Portland stone has been exported from the Isle of Portland in Dorset since Roman times. Cool and authoritative, it is used to give monuments and civic, royal and ecclesiastical buildings a sense of grandeur and a solemn presence. It has become a marker of absence and of the passage of time, used across London from the Palace of Westminster and Buckingham Palace to the Bank of England and Tower of London. For centuries, the stone has been dug from Portland’s quarries and shipped to London, leaving an inverse of the city behind. In his exhibition at SPACE Josh Bilton takes Portland stone as his focus, looking at its displacement from Portland to London and the duality of these two locations.
The exhibition begins with a video and sound installation in the Mare Street gallery. The three-screen video work comprises footage of the Portland peninsula, intermixed with shots of the workshop where the stone is cut. Bilton is shown performing in the limestone quarries, a small figure in a landscape scarred by excavation. We see him again in an anonymous studio, interacting with cut pieces of Portland stone, his face hidden behind a mask. In his performances, Bilton assumes the role of various ‘characters’ – placing a layer of fiction between himself and his environment. This exercise draws on his interest in the interface between society and the self and our subjective experience of the physical world. The sound piece accompanying the video is a composite of field recordings from the cutting workshop, finger clicks, claps and hums of human voice.
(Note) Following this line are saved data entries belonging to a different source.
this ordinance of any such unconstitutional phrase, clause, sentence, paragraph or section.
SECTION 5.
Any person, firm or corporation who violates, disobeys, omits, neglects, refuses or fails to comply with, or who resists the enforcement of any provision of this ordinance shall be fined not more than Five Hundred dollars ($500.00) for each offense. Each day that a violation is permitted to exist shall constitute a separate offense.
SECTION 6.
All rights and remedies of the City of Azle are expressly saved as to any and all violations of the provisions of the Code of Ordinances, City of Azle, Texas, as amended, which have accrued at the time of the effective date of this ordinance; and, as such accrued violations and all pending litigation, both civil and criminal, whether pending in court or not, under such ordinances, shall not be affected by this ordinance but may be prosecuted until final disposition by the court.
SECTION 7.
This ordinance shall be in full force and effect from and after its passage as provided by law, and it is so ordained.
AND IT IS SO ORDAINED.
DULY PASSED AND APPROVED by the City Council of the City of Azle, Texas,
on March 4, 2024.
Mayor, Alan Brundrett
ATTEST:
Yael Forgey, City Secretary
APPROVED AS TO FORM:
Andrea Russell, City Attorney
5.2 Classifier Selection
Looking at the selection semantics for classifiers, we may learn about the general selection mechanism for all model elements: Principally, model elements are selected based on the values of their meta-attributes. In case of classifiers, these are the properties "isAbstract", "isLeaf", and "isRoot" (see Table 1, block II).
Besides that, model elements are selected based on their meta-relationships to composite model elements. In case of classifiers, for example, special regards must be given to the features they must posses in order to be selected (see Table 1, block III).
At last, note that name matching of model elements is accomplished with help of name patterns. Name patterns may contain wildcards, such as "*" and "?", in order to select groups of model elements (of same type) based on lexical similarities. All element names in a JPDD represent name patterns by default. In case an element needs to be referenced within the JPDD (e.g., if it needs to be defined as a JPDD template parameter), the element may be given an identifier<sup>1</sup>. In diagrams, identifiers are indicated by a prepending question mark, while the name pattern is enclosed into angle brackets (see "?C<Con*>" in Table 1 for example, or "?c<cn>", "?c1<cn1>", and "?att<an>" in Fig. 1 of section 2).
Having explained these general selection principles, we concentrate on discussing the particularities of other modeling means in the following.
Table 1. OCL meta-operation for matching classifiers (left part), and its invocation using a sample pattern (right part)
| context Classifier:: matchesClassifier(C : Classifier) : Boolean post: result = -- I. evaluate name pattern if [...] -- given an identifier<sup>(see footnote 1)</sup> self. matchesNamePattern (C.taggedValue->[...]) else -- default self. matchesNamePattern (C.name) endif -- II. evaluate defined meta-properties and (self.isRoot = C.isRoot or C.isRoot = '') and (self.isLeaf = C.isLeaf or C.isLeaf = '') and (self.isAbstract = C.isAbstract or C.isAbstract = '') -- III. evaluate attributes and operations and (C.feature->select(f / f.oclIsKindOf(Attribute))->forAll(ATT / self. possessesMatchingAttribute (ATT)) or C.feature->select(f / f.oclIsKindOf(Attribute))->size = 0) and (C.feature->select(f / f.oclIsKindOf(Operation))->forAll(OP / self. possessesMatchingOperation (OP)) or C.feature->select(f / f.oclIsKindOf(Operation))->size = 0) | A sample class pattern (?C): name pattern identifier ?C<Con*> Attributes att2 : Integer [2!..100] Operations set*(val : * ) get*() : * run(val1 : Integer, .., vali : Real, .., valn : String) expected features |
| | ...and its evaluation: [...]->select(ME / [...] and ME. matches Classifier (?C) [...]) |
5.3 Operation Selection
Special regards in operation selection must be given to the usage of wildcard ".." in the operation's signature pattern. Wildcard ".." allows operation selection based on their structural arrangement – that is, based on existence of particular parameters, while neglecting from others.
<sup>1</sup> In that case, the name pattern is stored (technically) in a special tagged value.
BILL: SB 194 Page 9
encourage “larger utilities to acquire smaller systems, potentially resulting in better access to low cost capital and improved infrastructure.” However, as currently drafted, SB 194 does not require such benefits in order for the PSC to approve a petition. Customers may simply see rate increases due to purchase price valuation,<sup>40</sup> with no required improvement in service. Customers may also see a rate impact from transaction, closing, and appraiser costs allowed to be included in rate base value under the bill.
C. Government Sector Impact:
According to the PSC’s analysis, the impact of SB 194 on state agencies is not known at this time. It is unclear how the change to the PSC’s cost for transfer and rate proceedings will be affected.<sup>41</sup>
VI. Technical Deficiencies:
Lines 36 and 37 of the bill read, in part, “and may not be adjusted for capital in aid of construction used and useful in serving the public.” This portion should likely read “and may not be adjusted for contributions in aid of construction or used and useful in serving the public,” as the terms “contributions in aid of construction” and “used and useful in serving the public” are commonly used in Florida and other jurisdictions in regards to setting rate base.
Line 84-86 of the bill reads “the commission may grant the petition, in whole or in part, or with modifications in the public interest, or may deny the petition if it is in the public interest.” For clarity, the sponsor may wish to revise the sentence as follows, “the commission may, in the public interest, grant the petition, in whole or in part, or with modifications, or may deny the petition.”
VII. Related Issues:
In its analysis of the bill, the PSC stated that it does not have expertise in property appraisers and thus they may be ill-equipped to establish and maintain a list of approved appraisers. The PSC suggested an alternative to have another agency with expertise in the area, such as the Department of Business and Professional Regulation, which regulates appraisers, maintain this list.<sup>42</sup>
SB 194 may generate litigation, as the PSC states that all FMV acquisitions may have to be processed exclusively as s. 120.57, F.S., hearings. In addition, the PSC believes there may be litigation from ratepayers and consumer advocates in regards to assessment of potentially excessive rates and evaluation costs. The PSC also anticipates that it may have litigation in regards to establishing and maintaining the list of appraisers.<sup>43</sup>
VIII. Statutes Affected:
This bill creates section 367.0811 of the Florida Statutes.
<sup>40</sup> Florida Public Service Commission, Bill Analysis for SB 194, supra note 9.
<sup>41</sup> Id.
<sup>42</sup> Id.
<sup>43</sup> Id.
For Bilton, these sounds form the ‘undersong’ of the stones from which the show takes its title.
The exhibition’s second component leads visitors outside the gallery on a self-guided walking tour of the local area. Before embarking on the tour, you are invited to take a piece of Portland stone from the ‘cairn’ in the foyer of SPACE. Carrying this, you are directed through Hackney to a series of monuments built in Portland stone – a warehouse, a pavilion, a town hall, a church and burial tombs. At the last stop, you leave your stone in a pile under the bell tower of St John-at-Hackney Church, contributing to a new ‘cairn’ that grows as the one at SPACE depletes. Each stopping point along the tour has a corresponding sound piece and poem, the latter written by Holly Corfield Carr, Bilton’s collaborator on the project.
In one poem, to be read in front of two tombs in St Thomas’ Burial Ground, Corfield Carr writes, ‘as audience to your own body, you happen twice’. This idea – of happening twice – characterises Bilton’s exhibition at SPACE. It is marked by a sense of things existing in duplicate – Portland in London, London in Portland, presence and absence, and a show both inside the gallery and out.